Bryonn Bain is an American poet, actor, prison activist, scholar, author, hip hop artist and professor of African American Studies and World Arts & Cultures in the School of the Arts and the School of Law at the University of California at Los Angeles (UCLA).[1]
His one-man show, Lyrics From Lockdown, won "Best Solo Performance" from the LA Weekly[2] and NAACP.[3] Executive-produced by Harry Belafonte,[4] the show tells stories of wrongful incarceration through spoken-word poetry, hip-hop theater, calypso, comedy and classical music. Bain founded the Prison Education Program at UCLA in 2015. In 2019, the program and his performances at the Kennedy Center for the Performing Arts were featured on the debut episode of LA Stories, which won an Emmy Award.[5] Bain hosted My Two Cents, a current affairs talk show on BET, for five consecutive seasons,[6] and starred in Pig Hunt, the last film directed by Academy Award-winner James Isaac.[7] A Tony nominated theater maker, Bain was a producer of the Broadway revival of Ntozake Shange's classic For Colored Girls Who Have Considered Suicide / When the Rainbow is Enuf.[8]

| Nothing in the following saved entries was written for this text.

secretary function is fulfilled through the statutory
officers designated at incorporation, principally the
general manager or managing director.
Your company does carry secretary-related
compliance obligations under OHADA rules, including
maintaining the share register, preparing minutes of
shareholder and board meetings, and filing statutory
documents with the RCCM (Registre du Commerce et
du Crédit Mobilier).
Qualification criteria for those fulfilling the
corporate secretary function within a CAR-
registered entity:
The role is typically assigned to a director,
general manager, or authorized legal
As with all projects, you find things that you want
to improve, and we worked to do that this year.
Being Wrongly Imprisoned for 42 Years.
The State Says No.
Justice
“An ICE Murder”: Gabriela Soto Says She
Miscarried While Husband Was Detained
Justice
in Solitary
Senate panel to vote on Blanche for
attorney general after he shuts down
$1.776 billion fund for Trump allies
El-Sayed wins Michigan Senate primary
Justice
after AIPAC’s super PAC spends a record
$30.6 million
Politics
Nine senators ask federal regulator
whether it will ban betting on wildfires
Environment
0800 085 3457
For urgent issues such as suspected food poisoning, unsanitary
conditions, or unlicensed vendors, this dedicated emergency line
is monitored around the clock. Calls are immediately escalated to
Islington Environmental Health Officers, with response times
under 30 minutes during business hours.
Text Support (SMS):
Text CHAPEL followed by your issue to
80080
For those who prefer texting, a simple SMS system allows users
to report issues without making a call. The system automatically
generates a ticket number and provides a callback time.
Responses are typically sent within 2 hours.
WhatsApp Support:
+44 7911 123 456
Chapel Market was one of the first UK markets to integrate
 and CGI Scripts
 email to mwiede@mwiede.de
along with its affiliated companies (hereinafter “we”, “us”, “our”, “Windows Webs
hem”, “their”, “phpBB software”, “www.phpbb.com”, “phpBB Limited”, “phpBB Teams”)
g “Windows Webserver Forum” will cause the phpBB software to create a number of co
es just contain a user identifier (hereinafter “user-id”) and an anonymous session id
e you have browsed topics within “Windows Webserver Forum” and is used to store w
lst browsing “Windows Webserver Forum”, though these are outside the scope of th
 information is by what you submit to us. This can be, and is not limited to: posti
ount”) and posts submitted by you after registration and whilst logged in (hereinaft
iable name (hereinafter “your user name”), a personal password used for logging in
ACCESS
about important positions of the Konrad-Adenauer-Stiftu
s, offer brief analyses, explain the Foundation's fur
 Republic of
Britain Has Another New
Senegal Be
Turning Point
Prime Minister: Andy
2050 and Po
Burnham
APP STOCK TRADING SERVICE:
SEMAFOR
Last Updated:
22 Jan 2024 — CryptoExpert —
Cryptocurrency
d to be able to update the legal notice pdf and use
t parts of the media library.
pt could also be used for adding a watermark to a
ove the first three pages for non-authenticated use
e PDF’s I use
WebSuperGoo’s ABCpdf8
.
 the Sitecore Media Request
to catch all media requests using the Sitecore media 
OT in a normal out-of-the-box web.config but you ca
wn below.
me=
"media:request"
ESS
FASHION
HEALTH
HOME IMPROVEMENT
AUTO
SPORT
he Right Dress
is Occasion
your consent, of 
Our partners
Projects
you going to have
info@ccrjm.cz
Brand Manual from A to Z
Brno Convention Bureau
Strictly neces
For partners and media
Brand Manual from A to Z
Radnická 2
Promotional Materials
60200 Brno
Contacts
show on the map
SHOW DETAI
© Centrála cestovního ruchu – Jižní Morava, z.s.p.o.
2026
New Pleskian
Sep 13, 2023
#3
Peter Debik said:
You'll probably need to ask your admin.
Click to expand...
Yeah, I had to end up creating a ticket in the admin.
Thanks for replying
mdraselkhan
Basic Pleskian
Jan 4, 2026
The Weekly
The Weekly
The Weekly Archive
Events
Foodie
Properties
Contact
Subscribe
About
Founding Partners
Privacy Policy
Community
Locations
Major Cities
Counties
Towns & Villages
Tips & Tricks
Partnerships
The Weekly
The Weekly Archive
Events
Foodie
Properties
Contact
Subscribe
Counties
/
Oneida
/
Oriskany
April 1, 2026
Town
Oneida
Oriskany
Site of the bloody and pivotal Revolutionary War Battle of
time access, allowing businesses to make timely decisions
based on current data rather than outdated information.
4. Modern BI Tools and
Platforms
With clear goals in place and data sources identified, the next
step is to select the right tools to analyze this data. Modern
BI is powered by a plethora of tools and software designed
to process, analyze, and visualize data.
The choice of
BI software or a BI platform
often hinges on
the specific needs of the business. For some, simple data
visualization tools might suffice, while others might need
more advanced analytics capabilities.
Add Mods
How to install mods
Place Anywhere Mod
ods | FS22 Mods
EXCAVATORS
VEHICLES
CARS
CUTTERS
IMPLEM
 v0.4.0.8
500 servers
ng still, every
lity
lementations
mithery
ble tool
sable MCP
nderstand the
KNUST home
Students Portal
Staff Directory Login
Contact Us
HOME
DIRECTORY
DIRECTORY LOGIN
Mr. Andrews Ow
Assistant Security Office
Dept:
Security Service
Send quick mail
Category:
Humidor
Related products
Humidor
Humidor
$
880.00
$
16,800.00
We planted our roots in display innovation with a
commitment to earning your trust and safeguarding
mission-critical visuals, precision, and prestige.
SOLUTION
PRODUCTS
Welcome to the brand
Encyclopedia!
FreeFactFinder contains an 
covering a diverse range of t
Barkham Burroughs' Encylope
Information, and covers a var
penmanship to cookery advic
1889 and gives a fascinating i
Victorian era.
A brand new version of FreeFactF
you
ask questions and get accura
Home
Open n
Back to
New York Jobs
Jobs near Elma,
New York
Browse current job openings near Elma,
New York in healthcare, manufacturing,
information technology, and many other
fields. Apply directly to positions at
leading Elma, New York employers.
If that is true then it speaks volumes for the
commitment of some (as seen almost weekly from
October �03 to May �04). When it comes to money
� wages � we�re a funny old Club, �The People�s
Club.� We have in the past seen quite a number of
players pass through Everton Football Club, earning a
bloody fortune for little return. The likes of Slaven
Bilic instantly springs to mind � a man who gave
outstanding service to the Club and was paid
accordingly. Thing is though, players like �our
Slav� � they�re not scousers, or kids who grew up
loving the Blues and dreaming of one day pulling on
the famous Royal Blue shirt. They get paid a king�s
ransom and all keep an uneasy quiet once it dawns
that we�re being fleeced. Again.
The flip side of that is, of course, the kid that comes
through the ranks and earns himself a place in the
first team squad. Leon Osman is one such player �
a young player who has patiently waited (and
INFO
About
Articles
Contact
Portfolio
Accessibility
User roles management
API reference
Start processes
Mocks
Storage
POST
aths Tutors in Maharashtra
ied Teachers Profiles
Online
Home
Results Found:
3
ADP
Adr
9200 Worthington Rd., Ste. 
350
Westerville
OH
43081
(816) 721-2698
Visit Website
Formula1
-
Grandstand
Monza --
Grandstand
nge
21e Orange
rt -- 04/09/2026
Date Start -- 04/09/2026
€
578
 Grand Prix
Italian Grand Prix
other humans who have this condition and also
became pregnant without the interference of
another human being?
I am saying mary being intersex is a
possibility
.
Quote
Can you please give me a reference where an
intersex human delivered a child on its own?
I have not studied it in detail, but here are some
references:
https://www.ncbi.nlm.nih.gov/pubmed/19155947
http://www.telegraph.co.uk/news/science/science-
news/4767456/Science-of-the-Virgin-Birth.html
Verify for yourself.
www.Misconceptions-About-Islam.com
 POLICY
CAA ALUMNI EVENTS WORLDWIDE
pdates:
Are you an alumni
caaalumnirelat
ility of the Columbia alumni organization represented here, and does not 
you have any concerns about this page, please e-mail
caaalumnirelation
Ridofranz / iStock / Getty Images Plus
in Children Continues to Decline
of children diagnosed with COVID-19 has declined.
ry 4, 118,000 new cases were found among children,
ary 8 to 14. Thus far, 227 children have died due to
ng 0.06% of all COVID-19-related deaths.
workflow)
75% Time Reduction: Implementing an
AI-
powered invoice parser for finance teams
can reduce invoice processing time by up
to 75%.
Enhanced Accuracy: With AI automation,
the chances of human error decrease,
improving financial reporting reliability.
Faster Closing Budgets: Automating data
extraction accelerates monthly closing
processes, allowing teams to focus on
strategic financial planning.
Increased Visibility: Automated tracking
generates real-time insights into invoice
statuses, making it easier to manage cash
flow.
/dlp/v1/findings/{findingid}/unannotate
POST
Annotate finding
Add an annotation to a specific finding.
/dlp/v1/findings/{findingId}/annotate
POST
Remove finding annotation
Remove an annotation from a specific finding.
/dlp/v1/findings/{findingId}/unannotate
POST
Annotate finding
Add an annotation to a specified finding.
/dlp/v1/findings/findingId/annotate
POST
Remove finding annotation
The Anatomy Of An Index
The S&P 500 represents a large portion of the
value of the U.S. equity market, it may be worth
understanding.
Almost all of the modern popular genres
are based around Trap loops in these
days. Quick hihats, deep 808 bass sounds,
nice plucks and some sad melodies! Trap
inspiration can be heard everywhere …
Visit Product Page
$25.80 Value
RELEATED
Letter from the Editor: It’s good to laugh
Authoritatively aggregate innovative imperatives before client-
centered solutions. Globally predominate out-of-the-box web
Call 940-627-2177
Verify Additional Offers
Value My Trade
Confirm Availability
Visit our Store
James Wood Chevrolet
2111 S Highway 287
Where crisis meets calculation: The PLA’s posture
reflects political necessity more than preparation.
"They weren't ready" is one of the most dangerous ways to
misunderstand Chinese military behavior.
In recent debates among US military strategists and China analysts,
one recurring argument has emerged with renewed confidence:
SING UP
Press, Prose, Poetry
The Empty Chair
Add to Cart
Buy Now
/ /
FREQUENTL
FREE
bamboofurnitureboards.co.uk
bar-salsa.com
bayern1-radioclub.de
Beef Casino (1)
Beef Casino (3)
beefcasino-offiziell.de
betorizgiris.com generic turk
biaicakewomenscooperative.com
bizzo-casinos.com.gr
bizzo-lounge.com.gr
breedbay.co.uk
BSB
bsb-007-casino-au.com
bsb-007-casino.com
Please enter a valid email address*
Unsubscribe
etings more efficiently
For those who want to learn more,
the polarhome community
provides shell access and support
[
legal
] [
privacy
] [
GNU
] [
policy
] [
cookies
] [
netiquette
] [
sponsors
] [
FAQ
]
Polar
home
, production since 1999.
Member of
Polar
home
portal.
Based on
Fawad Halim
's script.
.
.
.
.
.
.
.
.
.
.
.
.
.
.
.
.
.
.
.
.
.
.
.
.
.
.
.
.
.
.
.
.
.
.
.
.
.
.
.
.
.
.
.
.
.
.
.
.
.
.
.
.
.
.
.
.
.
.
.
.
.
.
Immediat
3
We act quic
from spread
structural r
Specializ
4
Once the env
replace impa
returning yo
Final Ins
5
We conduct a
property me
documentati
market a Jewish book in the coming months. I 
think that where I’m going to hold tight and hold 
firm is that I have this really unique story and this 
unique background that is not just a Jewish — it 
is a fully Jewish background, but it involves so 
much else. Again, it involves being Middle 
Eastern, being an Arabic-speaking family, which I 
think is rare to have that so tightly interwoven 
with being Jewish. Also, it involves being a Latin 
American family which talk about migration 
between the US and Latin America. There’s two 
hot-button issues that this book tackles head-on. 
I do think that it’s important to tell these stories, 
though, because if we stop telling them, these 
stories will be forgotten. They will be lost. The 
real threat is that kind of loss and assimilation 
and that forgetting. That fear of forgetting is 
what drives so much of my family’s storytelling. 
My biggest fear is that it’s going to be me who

Born in New York City to parents who immigrated to Brooklyn from Trinidad, Bain is the eldest of five children. His West Indian father was a calypso singer and then a soldier, and his mother of South Asian descent, served as a registered ICU nurse for over 40 years. Bain attended Columbia University at the age of 16 and studied Political Science with a concentration in Black Studies. He went on to earn a master's degree in Urban Politics, Cultural Studies and Performance from the Gallatin School at New York University. He also earned a Juris Doctor from Harvard Law School.
Bain was the Boston Grand Slam Champion in 1999, and in 2000, he was the Nuyorican Grand Slam Poetry Champion. Bain ranked #1 in the nation and placed second in the world during the 2000 International Poetry Slam.[9]
Bain founded the Blackout Arts Collective in 1997. He organized artists, activists and educators of color to create a space to organize justice movement campaigns, produce social impact-focused art, and facilitate political education workshops in public schools and prisons around the country. At its peak, BAC had chapters in 10 cities around the country.[10] [11]
Bain has developed and taught courses linking prisons with Columbia University, New York University, The New School, Long Island University, University of California at Los Angeles and internationally at Oxford and Cambridge, in the UK and Muteesa I Royal University in Uganda.[12] [13]
His work has reached prisons in 25 states in the United States including Rikers Island, Sing Sing, Wallkill, DC Jail, Metropolitan Detention Center, Boys Town Detention Center, California Institution for Women,[14] Custody to Community Transitional Reentry Program, Barry J Nidorf Juvenile Hall, Central Juvenile Hall and Folsom. Bain founded the Prison Education Program at UCLA in 2015.[15] In 2019, the program and his performances at the Kennedy Center were featured on the debut episode of LA Stories, which won an Emmy Award.[16] [17]
Bain's work has been featured at the Apollo Theater, Carnegie Hall, Lincoln Center, The Public Theater, The National Black Theatre, Rikers Island (New York), New Jersey Performing Arts Center (Newark), The Actor’s Gang Theater (Culver City), Los Angeles Theater Center (Los Angeles), Festival de Liege (Belgium), M-1 Theater Festival (Singapore), Universidad de las Americas (Mexico) and Muteesa Royal University (Uganda), Marion Prison (Ohio), TEDX at Ironwood State Prison and Sing Sing Prison.[18]